[Dataset entries]

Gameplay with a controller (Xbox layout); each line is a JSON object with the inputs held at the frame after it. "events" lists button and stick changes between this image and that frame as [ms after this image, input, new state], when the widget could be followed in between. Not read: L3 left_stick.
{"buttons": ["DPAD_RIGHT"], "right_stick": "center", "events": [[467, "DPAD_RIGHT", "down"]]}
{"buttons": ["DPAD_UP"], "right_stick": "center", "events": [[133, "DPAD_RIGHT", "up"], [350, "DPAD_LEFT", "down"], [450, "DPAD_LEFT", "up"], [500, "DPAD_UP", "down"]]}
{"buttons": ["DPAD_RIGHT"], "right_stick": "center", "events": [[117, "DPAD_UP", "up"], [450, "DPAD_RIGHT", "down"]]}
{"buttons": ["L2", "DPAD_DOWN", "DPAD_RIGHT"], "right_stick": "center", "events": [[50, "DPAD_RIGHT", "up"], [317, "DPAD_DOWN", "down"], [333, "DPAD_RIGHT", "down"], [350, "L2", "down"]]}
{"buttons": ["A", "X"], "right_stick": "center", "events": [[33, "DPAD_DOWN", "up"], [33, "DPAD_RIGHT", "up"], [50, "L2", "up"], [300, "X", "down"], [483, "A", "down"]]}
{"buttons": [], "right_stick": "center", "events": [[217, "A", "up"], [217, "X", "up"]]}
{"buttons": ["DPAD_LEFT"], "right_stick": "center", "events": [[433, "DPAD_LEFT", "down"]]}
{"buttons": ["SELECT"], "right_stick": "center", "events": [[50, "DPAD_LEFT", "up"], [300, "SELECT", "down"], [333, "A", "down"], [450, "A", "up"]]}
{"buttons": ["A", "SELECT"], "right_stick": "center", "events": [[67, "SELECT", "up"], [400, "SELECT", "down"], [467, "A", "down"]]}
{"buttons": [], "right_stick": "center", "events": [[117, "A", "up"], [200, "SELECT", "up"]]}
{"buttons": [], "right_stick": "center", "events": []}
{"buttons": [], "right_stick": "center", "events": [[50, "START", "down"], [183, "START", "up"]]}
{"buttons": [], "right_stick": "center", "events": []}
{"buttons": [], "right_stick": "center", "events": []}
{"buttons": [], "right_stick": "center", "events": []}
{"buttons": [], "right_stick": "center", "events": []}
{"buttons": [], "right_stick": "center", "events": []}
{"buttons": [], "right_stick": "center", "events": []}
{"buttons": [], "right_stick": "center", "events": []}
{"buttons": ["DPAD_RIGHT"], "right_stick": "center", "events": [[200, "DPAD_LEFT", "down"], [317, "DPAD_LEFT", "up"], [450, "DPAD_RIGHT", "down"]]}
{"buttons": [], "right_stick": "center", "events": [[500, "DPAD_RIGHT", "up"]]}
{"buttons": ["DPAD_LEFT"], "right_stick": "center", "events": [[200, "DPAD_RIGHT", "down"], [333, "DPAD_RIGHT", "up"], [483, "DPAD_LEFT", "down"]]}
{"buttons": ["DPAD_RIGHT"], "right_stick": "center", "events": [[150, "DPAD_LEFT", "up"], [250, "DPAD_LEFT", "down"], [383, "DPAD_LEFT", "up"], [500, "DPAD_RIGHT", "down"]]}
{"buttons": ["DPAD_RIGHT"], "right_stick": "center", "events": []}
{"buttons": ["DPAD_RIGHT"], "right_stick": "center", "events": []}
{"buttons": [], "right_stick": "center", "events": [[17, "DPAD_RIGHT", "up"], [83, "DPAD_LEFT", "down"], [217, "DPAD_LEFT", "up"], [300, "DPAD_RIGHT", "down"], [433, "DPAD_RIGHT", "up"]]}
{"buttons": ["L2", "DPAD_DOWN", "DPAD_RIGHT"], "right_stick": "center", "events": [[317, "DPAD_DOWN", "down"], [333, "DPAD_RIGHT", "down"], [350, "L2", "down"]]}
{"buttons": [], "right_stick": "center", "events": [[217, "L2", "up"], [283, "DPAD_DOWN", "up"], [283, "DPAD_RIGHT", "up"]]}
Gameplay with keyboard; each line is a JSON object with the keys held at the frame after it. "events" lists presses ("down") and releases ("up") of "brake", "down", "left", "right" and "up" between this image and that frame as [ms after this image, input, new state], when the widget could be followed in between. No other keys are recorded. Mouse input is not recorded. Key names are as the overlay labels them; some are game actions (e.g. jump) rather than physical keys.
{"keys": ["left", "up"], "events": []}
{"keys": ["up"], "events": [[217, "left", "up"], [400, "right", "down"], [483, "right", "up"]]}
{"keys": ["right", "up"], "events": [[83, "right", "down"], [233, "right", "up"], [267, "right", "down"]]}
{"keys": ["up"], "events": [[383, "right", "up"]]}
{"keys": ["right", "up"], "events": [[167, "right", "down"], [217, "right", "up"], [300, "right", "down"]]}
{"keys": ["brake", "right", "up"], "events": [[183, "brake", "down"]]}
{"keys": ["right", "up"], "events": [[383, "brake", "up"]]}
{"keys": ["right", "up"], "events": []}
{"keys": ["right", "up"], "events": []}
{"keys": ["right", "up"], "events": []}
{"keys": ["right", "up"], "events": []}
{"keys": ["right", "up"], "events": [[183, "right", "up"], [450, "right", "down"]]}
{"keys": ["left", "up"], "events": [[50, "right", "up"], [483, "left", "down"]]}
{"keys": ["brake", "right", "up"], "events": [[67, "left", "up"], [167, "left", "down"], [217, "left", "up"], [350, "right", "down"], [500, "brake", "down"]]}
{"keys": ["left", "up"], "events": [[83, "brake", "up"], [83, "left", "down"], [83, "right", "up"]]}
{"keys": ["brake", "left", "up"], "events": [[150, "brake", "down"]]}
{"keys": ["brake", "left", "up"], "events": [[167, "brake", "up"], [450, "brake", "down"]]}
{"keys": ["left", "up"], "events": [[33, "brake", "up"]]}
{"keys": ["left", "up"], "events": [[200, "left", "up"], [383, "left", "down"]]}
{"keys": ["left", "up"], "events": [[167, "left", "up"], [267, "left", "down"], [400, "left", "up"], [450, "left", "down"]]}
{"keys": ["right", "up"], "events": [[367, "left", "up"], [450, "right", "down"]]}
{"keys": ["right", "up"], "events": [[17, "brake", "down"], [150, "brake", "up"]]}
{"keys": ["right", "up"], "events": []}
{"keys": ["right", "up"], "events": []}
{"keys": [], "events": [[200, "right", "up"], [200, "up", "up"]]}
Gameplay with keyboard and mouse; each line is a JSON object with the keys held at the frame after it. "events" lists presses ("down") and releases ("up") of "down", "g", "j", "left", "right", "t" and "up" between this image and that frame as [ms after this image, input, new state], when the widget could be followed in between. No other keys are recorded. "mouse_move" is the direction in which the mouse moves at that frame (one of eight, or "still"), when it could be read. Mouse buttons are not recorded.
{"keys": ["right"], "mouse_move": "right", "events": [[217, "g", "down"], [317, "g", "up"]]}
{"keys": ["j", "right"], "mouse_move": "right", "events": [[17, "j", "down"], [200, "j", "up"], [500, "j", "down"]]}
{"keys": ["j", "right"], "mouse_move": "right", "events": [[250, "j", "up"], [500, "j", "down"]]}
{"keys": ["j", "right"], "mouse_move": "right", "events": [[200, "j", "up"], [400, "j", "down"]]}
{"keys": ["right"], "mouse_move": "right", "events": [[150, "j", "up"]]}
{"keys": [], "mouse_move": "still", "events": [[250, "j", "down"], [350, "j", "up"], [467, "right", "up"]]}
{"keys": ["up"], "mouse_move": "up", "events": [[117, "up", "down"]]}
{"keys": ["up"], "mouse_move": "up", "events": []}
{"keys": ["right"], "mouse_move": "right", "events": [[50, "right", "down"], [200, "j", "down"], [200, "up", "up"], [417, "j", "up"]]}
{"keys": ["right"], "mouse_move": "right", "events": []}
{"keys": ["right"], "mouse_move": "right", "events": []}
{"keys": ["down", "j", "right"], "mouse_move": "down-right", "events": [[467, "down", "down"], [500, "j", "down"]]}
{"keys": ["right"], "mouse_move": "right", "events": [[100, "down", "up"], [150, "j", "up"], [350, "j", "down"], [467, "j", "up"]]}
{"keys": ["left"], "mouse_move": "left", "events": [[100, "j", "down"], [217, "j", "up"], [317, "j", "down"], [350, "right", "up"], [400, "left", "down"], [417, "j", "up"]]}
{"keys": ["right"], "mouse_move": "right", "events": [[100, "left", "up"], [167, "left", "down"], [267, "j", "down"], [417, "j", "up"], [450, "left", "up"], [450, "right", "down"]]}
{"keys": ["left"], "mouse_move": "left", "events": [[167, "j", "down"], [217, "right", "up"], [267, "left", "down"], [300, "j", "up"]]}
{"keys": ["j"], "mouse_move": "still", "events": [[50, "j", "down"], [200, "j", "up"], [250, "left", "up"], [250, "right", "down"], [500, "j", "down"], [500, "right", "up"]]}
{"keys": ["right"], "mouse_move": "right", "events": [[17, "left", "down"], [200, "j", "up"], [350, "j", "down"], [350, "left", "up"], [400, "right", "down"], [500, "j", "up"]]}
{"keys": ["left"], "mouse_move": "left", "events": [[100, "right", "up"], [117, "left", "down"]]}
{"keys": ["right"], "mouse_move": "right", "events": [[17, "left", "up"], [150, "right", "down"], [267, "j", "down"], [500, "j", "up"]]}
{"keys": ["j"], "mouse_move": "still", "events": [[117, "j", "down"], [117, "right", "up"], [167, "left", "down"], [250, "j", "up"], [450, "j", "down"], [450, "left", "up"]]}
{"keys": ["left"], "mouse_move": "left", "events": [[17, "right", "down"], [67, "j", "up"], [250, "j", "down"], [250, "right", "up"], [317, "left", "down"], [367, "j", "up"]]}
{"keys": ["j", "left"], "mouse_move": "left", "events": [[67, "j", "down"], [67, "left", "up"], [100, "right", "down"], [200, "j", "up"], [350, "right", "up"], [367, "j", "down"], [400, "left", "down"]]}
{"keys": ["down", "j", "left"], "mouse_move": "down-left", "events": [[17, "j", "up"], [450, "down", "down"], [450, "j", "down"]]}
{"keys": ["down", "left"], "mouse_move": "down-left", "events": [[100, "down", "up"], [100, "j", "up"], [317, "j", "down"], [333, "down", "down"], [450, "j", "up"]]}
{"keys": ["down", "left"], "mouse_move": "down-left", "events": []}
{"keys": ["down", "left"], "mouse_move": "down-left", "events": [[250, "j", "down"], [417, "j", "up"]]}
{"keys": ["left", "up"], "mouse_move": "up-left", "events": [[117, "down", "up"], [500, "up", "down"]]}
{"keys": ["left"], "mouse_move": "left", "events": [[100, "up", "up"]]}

PROBLEM TO SOLVE: For the records above, count the lines holding the word "SELECT" and give only that number.

SOLUTION TO THE EXERCISE: 3